Harvest moons often appear orange in the fading light of the sun, and signal the waning days of the harvesting season. This year's harvest moon marks the first time since 2009 the harvest moon has arced across an October sky.
While most harvest moons occur in September, an October harvest moon isn't necessarily rare.
"The previous one was in 2009, but the one before that was 2006, and the next one will be in 2020," Ernie Wright, scientist at the NASA Goddard Space Flight Center, told National Geographic.
By Wright's calculations, roughly one in four harvest moons rise in October.

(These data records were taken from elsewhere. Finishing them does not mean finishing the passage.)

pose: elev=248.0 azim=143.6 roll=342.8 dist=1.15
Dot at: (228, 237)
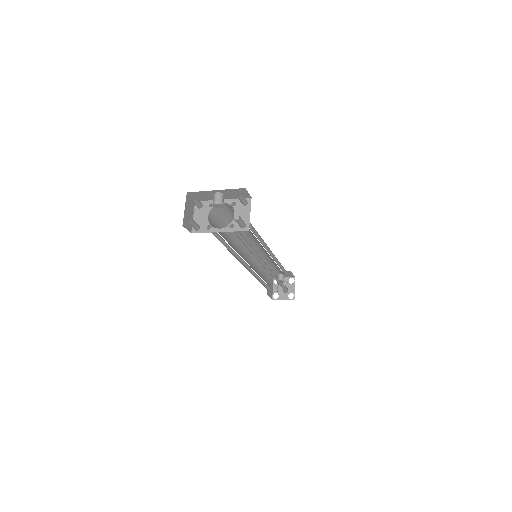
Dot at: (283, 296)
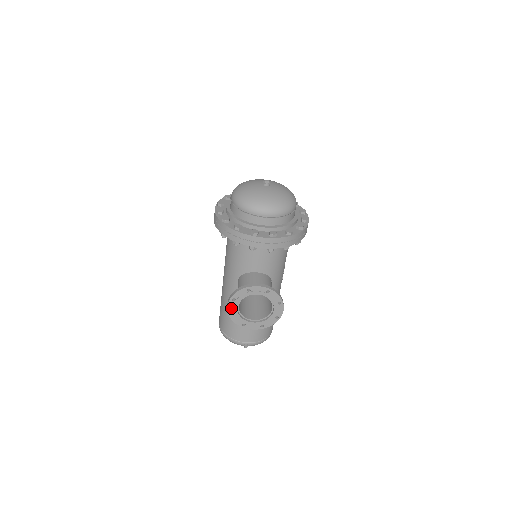
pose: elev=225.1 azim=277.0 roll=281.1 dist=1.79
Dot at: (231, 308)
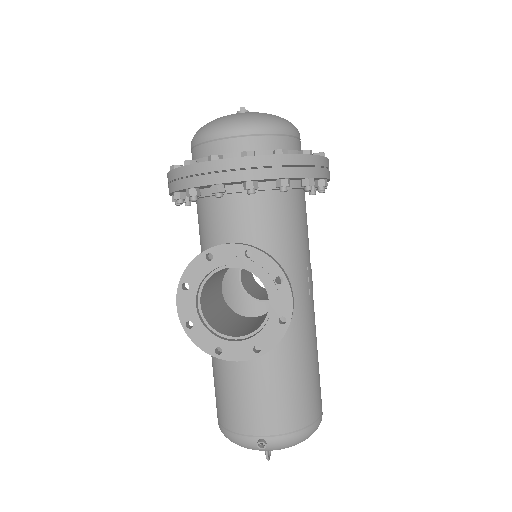
Dot at: (185, 309)
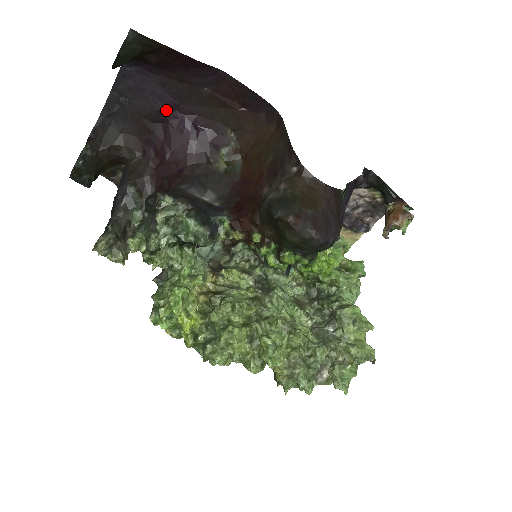
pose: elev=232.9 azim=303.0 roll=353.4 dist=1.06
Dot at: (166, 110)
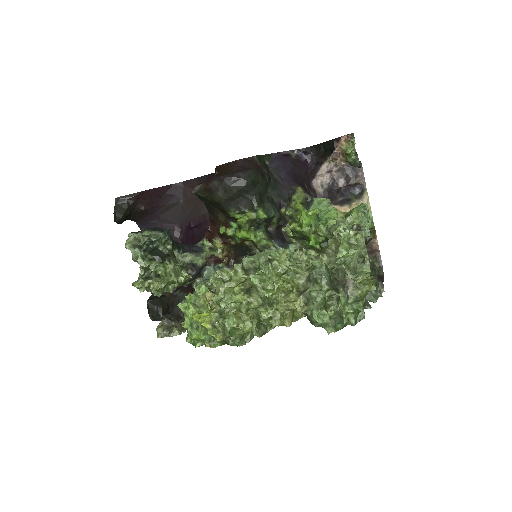
Dot at: (176, 234)
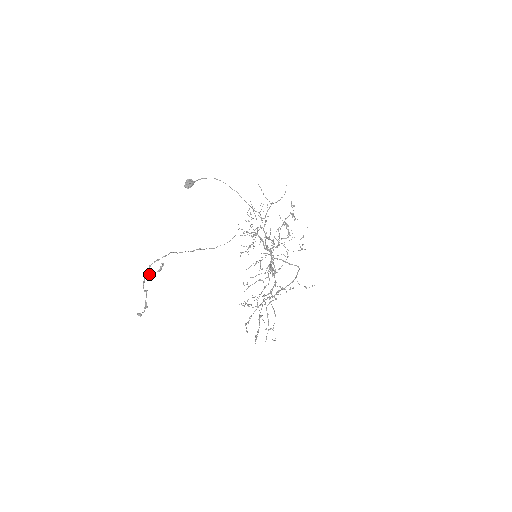
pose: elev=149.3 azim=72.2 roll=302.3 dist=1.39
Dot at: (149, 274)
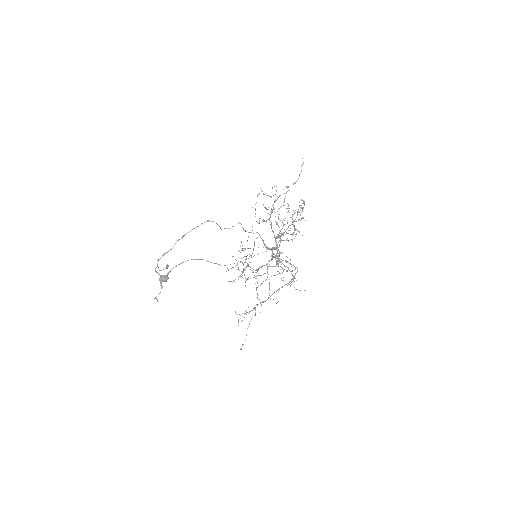
Dot at: occluded
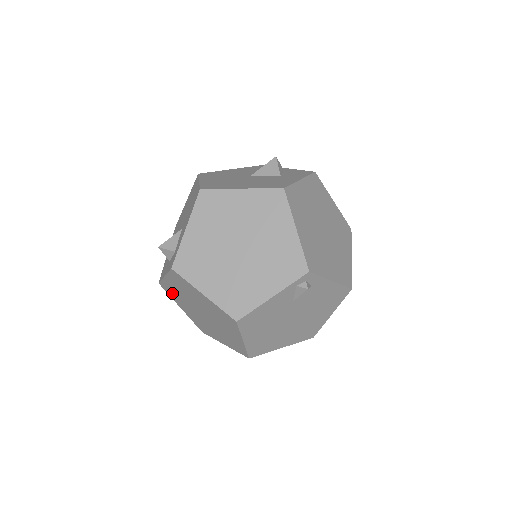
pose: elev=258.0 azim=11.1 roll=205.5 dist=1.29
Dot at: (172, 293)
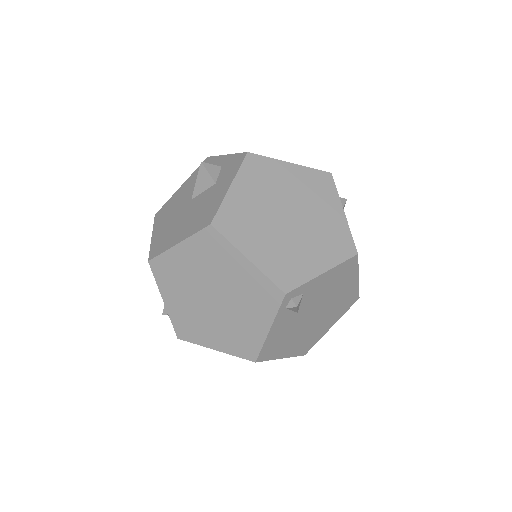
Dot at: occluded
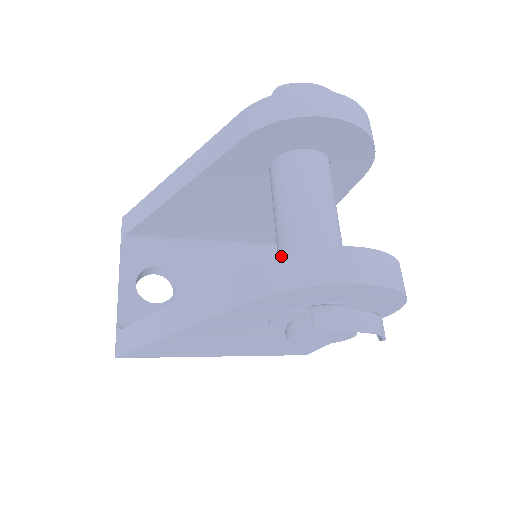
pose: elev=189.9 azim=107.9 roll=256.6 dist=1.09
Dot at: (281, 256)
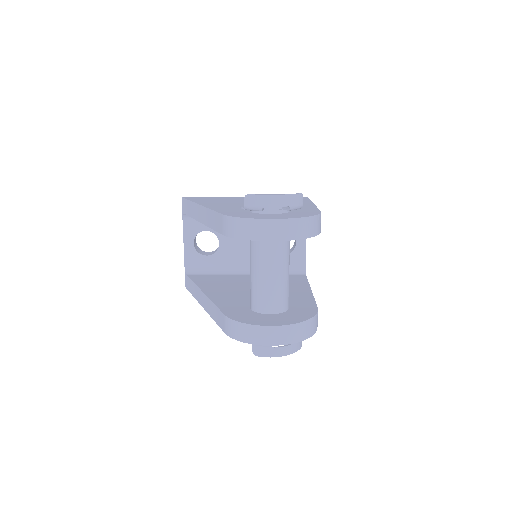
Dot at: (234, 322)
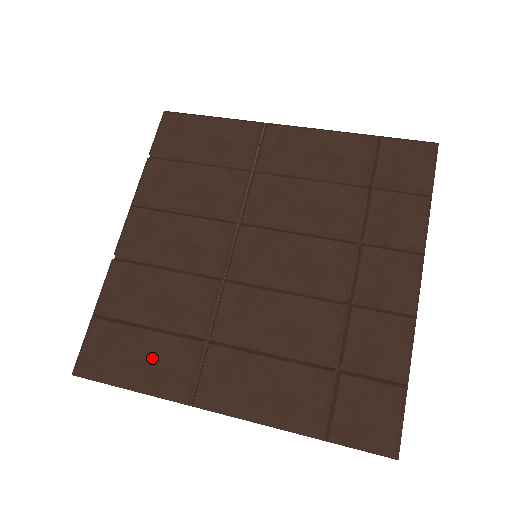
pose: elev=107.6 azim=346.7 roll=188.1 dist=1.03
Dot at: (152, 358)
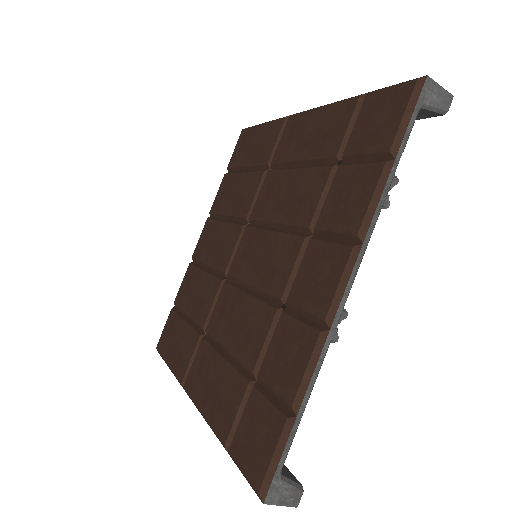
Dot at: (180, 344)
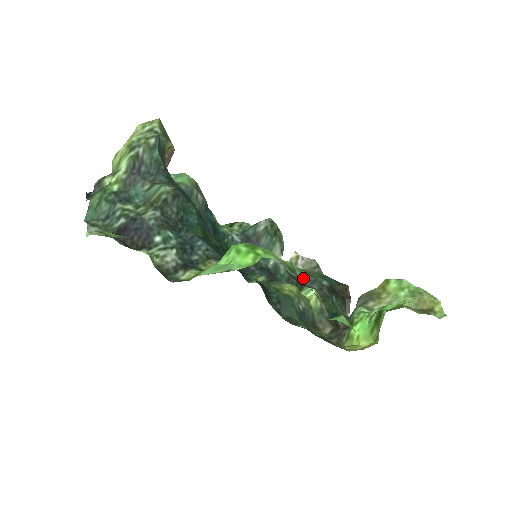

Last year's harvest moon was a supermoon, as the moon was especially close to Earth.
In addition to appearing an orangish hue as it first rises, the harvest moon tends to bring a succession of brighter nights, as fuller moons rise almost immediately after the sun sets in the Northern Hemisphere.
In some Native American cultures, the harvest moon is referred to as the travel moon, dying grass moon or blood moon. The term harvest moon dates back to the early 18th century in Europe.
"People used to track the passage of time based on the moon," Andrea Jones, public engagement lead on NASA's Lunar Reconnaissance Orbiter mission, told Space.com. "The moon is a very obvious timekeeper for ancient civilizations."
The best views of Thursday's full moon will be in the West, South and Northeast. Views across much of the Midwest will be obscured by clouds.